[Try it] Copy out exactly the stretch of the listing below that begins at the line containing "ARQUITECTURA 4: 63.4 -> 68" and ends at the line containing "FISICA: 57 -> 54.61", and copy nothing outside it.

[Provided records]
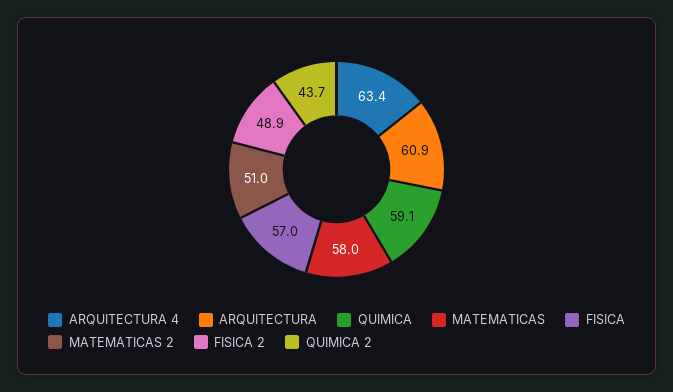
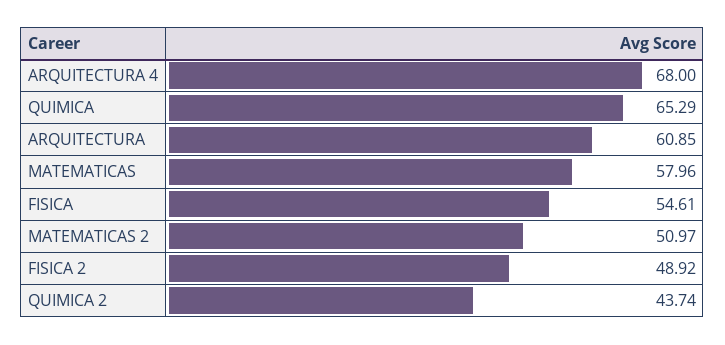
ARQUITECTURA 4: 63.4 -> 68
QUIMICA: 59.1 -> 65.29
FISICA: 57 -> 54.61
==
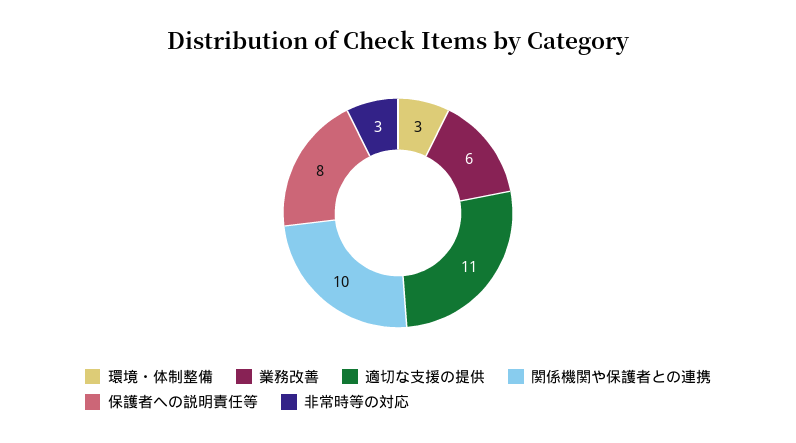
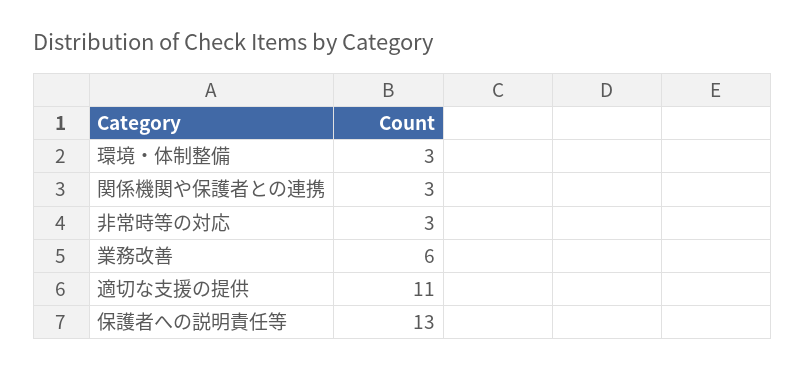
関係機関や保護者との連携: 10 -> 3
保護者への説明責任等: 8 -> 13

[Finished task]
ARQUITECTURA 4: 63.4 -> 68
QUIMICA: 59.1 -> 65.29
FISICA: 57 -> 54.61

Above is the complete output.